If you put all your eggs in one basket – so to speak – one bad investment can cost you everything.

“A military member needs to understand that this investment has risks that other assets don’t have,” said Kirk Kinder, certified financial planner at Picket Fence Financial. “If a military member put 10% of their portfolio in crypto, would they be ok with it going to zero? If not, then pull back the percentage.”

Investment brokerage AJ Bell released a survey of financial planners this year finding that though only 4% of professional investment advisors encourage their clients to invest in cryptocurrencies, about 36% of their clients already own crypto assets.

Of seven financial advisors and planners who spoke with The Military Wallet, four recommended allocating no more than 5% of your total investment portfolio to cryptocurrency. Two recommended staying away from the investment altogether.

Rick Raybin, CEO and founder of Lifetime Capital Group, said he finds cryptocurrency’s investment risk unnecessary for most people. “The hype doesn’t regale you with stories of losses, lost passwords or hacked accounts and other forms of theft,” Raybin said.

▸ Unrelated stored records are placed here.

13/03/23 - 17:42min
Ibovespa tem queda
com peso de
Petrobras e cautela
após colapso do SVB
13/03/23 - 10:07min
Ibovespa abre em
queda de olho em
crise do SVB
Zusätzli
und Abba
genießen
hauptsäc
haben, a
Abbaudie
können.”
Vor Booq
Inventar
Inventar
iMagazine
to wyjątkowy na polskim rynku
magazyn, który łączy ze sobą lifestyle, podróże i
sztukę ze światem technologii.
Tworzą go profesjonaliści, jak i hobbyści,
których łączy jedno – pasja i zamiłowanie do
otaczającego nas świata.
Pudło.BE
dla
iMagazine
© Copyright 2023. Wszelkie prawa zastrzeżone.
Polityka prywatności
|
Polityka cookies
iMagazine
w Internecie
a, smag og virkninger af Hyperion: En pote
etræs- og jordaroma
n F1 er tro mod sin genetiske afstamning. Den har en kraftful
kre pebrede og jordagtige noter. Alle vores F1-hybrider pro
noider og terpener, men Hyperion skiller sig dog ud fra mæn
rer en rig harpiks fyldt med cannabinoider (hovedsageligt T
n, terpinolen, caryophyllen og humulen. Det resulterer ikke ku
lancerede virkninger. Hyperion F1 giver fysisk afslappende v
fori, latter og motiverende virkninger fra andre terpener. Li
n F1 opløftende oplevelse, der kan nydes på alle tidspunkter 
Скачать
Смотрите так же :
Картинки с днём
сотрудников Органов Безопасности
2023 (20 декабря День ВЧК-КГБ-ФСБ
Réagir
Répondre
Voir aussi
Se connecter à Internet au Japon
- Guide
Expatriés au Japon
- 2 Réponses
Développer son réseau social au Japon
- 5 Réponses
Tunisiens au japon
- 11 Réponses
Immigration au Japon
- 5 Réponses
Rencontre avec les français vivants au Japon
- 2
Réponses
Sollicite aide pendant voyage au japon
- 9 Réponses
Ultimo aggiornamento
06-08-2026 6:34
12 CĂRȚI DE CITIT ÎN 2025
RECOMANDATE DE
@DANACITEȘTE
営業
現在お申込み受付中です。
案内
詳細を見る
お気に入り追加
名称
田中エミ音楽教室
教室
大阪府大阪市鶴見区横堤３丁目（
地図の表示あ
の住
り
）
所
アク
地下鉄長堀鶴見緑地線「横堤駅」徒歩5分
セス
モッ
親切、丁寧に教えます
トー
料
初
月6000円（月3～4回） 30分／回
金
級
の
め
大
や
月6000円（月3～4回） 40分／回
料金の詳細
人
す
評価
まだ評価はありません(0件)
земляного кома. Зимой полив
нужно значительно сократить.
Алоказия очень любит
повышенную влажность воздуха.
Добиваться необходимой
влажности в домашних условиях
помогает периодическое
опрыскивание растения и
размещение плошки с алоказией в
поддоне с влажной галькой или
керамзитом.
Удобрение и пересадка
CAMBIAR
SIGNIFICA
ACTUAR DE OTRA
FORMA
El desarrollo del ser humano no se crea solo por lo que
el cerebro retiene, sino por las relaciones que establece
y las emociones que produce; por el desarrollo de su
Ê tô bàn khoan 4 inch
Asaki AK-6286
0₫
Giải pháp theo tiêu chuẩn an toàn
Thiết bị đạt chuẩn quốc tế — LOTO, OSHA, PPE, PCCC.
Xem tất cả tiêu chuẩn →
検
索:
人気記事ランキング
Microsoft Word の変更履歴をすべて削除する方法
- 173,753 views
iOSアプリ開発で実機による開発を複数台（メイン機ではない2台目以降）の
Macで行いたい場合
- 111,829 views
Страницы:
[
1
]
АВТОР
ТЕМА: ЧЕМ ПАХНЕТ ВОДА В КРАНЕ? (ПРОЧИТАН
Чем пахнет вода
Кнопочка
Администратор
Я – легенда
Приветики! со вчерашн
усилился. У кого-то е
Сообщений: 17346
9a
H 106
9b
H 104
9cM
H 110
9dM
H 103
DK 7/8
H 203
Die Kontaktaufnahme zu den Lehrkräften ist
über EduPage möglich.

“At best, the cryptocurrencies are an extremely volatile, new, currency about which not enough is known to warrant adding it to investment accounts,” said Barry Korb, a certified financial planner at Lighthouse Financial Planning.

Jim Crider, CEO of Intentional Living FP, is more optimistic about cryptocurrency’s investment potential. He said he proactively pursues conversations about cryptocurrency investment with the families he advises, and most of his clients allocate about 10% to 20% of their portfolios to cryptocurrency.

“While there are countless cryptocurrencies out there, we are not allowing ourselves to be sidetracked by altcoins and only focus on Bitcoin,” Crider said, citing they pioneer crypto’s longer track record.

What is the future of cryptocurrency?

Analyst opinions are largely positive on two of the most valuable cryptocurrencies.

Shervin Pishevar, the cofounder of Sherpa Capital, forecasted that Bitcoin will hit $100,000 by the end of 2021. Mark Yusko, the founder of Morgan Creek Capital, estimates that Bitcoin will reach $400,000 in the longer term by comparing it to the value of the gold market.

Likewise, though Ethereum (the second most valuable cryptocurrency) currently hovers near $3,000, a team of analysts at Britain’s Standard Chartered bank recently released a price target for the smart contract coin between $26,000 and $35,000.

However, as more governments begin to regulate cryptocurrencies, their value could decrease. The Internal Revenue Service requires cryptocurrency investors to report their transactions. The IRS taxes your profits just like capital gains from 0 to 37%, depending on how long you held the asset and how much you profited.